There is a lot of noise in the world of nutrition. Many people have their opinions and will share them, whether credible or not. It can be confusing, contradictory, and overwhelming. As a Registered Dietitian Nutritionist and fellow frum woman, I want to dispel some nutrition myths and encourage some healthy suggestions to keep in mind this Chanukah.
As for some myths:
- Foods are not “good” or “bad.”
- You are not “good” or “bad” because of the food choices that you make.
- Carbohydrates should not be avoided.
- Sugar is not poison.
Now for some healthy suggestions to keep in mind this Chanukah:
- Savor instead of swap. Think about the big picture and what your health goals are. Do you want to eat latkes and donuts? Would you prefer to skip them this year? Be thoughtful and honest with yourself – you know yourself best! While you can adjust your Chanukah menu by only making latkes with non-starchy shredded vegetables or baking whole wheat donuts, I generally recommend sticking with the traditional Chanukah food basics in moderation.
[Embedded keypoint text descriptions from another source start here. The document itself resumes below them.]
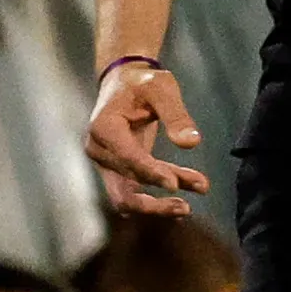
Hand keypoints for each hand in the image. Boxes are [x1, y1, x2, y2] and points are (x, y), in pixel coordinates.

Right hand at [86, 61, 206, 215]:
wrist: (125, 83)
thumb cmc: (143, 83)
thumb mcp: (162, 88)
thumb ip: (176, 114)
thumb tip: (192, 143)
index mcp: (104, 128)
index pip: (128, 158)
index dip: (151, 173)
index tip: (176, 184)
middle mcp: (99, 150)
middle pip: (124, 187)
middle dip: (156, 199)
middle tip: (186, 207)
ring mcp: (105, 163)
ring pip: (127, 196)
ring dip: (156, 205)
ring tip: (187, 208)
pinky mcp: (116, 170)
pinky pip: (134, 191)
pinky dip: (155, 200)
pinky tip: (182, 205)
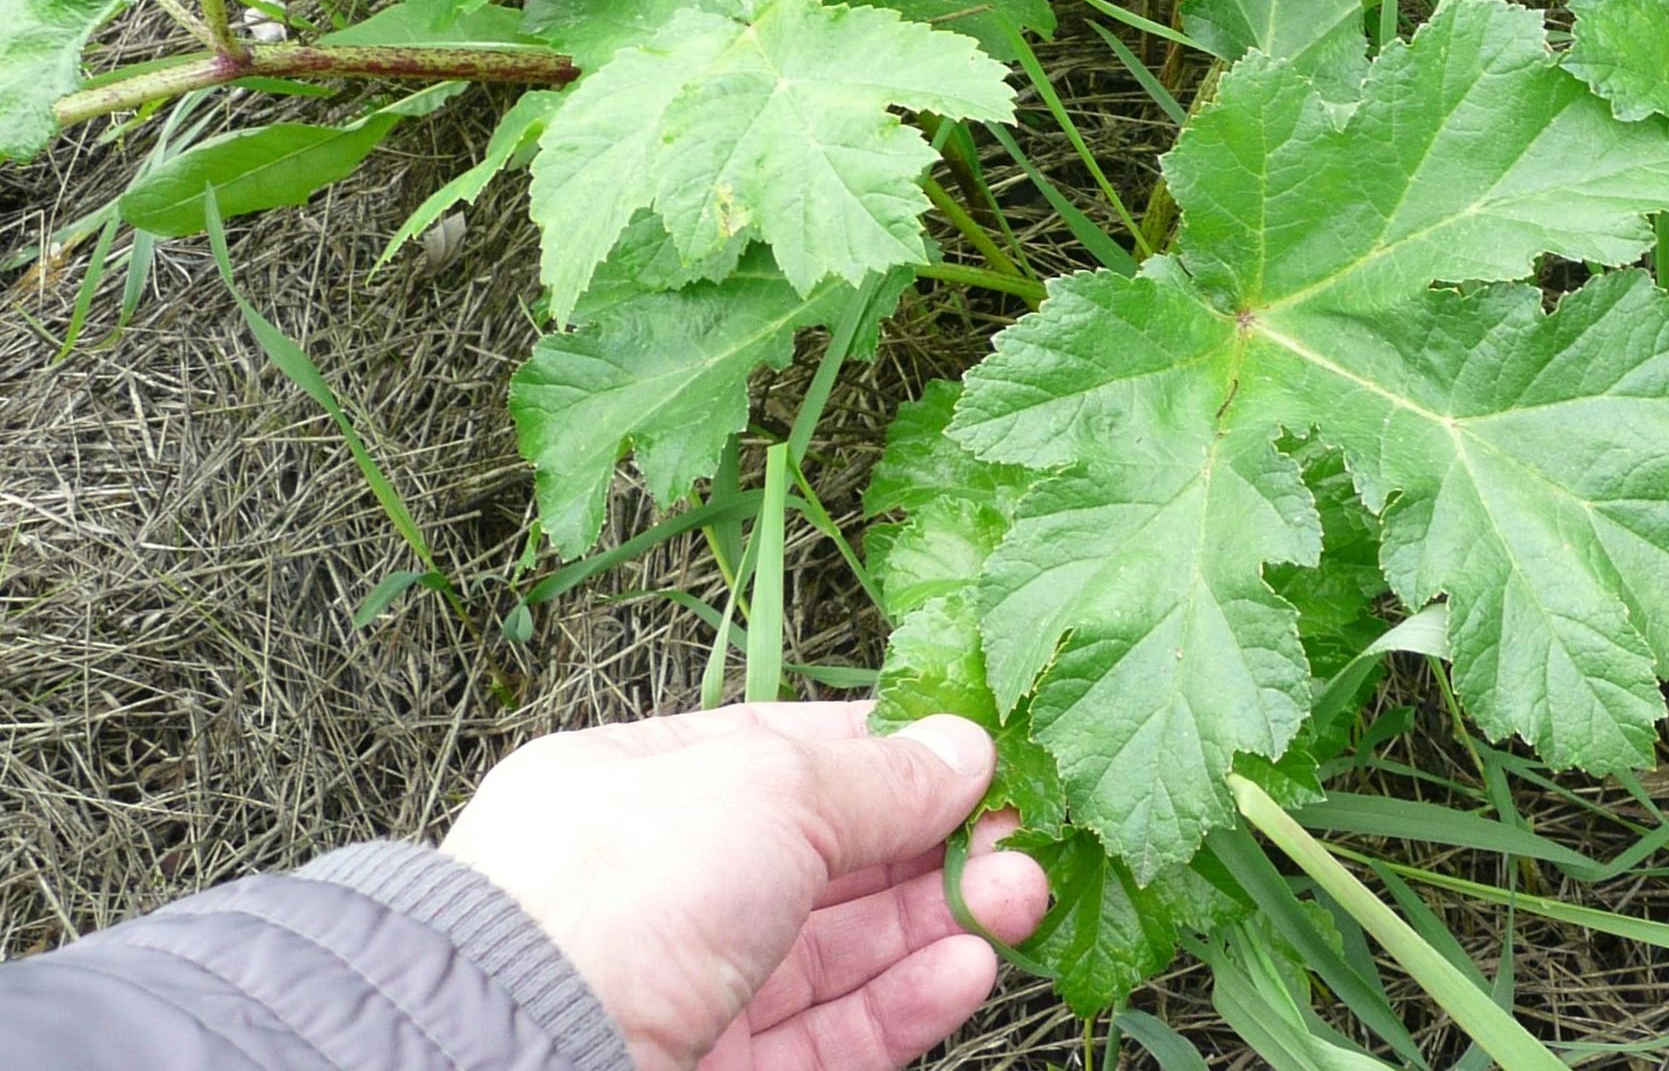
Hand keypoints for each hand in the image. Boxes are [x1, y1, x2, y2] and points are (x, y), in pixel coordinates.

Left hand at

- Be picky. While foods aren’t “good” or “bad,” the food choices that we make may have an impact on our health. With moderation in mind, be picky! Make sure that you choose indulgences wisely; focus on what you truly crave and will enjoy, rather than what is available in your immediate environment or what “everyone at the party” is eating.
- Be mindful. Tune into your body’s hunger and satiety cues. (Making sure that you are properly hydrated will help with this, by the way!) Once you choose a treat (not “cheat” – let’s keep it positive) to indulge in, take your time to focus on savoring each bite. Notice the presentation, aroma, texture, and taste of your food. Eat, enjoy, feel satisfied, and move on happily.
- Think outside the frying pan. Think about creative and delicious ways to incorporate healthy foods into your Chanukah themed meals. Some ideas include a Greek salad, a Greek yogurt parfait bar, and a vegetable platter with an accompanying olive dip.
- Be flexible. While it is a good idea to anticipate what menu items will be available to you, and subsequently plan what you would like to eat, it is healthy and I encourage you to give yourself the freedom to deviate from that plan. While exercising this flexibility, make sure to also consider how your food choices will make you feel and how they align with your health goals.
- Shift your focus. Focus less on the food and more on the amazing memories that you can create for yourself and your family.
- Take a walk after candle-lighting and admire the Chanukkah candles on display in your neighborhood
- Plan a fun arts and crafts activity (or two!) that you can focus on and enjoy in the moment, and then put on display in your home.
- With the theme of miracles in mind, each day take the time to notice a small miracle or “kiss from Hashem” moment. Write it down in a journal, on a poster, or share it verbally with others at the time of your choice.
- Be kind to yourself. Engage in positive self-talk. You are not defined by the food choices that you make. If you splurged more than what you had initially planned, that is okay! Use it as a learning experience and move on.
Disclaimer: The information relayed is not meant to be used as Medical Nutrition Therapy. Please consult with your physician if you have specific questions regarding your specific health.